Sion Sono is the most interesting Japanese director currently working, by a long way. I believed that even before I watched this film. He's important, in a way almost no one manages. Even with that level of expectation, though, this film gobsmacked me.
However it did this with superhuman levels of tedium. No one else could have made this film, partly because I'm pretty sure no one else could even have imagined it. It's mind-meltingly dull. That's the point. It's portraying an existence so empty that if you were Megumi Kagurazaka, your brain would rot and you'd go insane. Kagurazaka lives on a spaceship and works for a package delivery company. She's been doing this for an unthinkably long time, but her current cargo of 82 deliveries is still estimated to take another eleven years. "A time lag of two or three years from the planned delivery date is generally forgiven."
She's doing all this on her own. She's drifting through space in a tiny metal box, with no conversation and nothing to do. Her spaceship looks like a tiny, grotty one-room apartment from the 1950s, except for the control panel and viewscreens at one end. There's a tap, a washing machine, a fridge, etc. You could walk from one end to the other in twenty seconds. She's got no one to talk to except a computer (and she doesn't talk to it)... and THIRTY MINUTES of crawling screen time will pass before we lands on a planet. She fixes a dripping tap, wipes the floor and has trouble with the screws in her cupboard hinges. All this is shot in black-and-white while anyone watching this film starts clawing at the walls. It's unbelievable. Nothing happens, over and over again. For ever. (Okay, technically it's thirty minutes, but Sion's trying to make that feel like years because he's putting us in Kagurazaka's shoes. Boy, does he succeed.)
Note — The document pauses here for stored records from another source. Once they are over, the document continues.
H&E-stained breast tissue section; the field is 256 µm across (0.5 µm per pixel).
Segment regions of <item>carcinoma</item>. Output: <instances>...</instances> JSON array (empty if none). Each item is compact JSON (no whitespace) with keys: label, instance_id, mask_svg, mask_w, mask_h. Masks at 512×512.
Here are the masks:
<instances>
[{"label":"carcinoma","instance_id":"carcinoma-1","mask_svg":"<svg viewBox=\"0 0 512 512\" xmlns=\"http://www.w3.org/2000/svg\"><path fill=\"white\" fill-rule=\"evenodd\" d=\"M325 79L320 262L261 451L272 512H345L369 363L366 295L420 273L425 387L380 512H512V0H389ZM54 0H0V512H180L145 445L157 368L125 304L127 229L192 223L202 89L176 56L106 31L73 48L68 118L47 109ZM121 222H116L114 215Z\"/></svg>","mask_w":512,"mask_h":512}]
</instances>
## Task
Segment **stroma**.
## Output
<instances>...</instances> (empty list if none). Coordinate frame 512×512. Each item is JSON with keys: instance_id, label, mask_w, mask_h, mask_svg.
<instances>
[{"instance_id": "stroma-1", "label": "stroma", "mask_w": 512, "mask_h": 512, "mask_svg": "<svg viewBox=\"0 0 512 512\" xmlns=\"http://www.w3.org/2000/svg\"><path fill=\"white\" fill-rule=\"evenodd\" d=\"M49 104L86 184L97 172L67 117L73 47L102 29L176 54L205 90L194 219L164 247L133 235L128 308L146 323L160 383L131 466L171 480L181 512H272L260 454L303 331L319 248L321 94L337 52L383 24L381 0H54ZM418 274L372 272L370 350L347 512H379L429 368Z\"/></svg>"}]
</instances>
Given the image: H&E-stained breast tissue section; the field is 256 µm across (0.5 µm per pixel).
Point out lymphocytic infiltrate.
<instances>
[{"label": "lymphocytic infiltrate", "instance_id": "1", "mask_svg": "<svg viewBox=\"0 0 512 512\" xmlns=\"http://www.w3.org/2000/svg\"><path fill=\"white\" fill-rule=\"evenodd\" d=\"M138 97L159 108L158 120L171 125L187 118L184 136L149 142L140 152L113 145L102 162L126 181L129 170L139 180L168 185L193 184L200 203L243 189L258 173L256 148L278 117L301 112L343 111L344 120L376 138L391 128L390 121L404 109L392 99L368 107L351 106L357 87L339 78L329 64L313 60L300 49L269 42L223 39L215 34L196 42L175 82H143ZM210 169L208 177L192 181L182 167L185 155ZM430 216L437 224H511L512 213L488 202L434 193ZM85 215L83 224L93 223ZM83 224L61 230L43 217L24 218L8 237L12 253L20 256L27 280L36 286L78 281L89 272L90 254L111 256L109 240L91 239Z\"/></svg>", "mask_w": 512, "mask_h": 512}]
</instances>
Tiny space. The kind of grotty flat you'd give one of your kidneys not to have to stay in. Static camera. Emotionless woman doing mindless domestic activities, never complaining or showing any signs of dissatisfaction.
Incredible. I don't know what's inside Sion Sono's head, but I'd be afraid to look in there.
Then, when we evennnnnntualllllyyyyy land on a planet, that's even worse! It's an amazing artistic achievement, in boredom. No, I'm not being ironic. Here's the state of the universe:
"Humanity thus repeated its substantial disasters and monumental failures. People died off every time they did. Space is now ensconced in a quiet peace. Machines control space, where robot AI account for 80% and humans account for the other 20%. In space, humans are already regarded as a species on the brink of extinction. The pursuit of science is all but completed, but humans can still only live for up to 100 years. In space, the human population is but a vanishing candle."
Whenever Kagurazaka lands on a planet, it'll be apparently empty. Japan's an ageing, declining country, obviously, and Sono's reflecting that with his beautiful, pseudo-apocalyptic filming in what look like ghost towns. You'll again have lots of static camerawork making the scenery the most important thing on screen, as a little human figure (usually Kagurazaka) moves insignificantly through beautiful, desolate visual compositions. The end isn't just arriving. It's come and gone. We're picking through what was left afterwards. Kagurazaka's clients meet her and take their packages, which is bathetic in how simple and mundane it is. These planets get increasingly surreal (in their understated way). There's a planet that's like a homage to 1930s American cinema, another that's Brechtian (old people standing motionless by the beach) and another that's like a kami-shibai puppet show.
You can't just call this film "dull". It's transcending the word and inventing its own Dull Dimensions. Show this film to ten ordinary cinemagoers and nine of them will never speak to you again. That said, though...
It's surprisingly hard to fast-forward this film. If you try, you'll almost immediately have to stop for something you should probably watch. Maybe it's a new planet. Maybe it's some information we hadn't known before. (Sono takes his time telling us what's going on, carefully dripping out his mini-revelations one by one.) I also don't think I've ever seen anything like Sono's portrayal of space travel, which feels realistic in a way that crushes anything I'd ever seen on screen before. I'd be impressed by something as simple as the sunlight coming through the windscreen as the ship changes course.
Also, at one point Kagurazaka lifts the floor plates and we hear something that reminded me of the Dalek control room sound. Incidentally, in real life she's Sono's wife and she often acts in his films.
This film is amazing. Most cinemagoers would regard it as an instrument of torture, but it's amazing. I'm dumbfounded. I'm certainly not planning to watch it again, but it's reminded me that I need to watch more Sion Sono. My main problem with that is his penchant for making four-hour films, e.g. Love Exposure. (Mind you, I'm pretty sure that film won't be dull. It's about love, family, lust, religion and the art of upskirt photography. This is also a man who's capable of making one of the grossest, most twisted films in Japanese cinema history... and it won't even necessarily be the grossest, most twisted film he made that year. I'm thinking of 2005.) If you thought you'd seen everything, think again.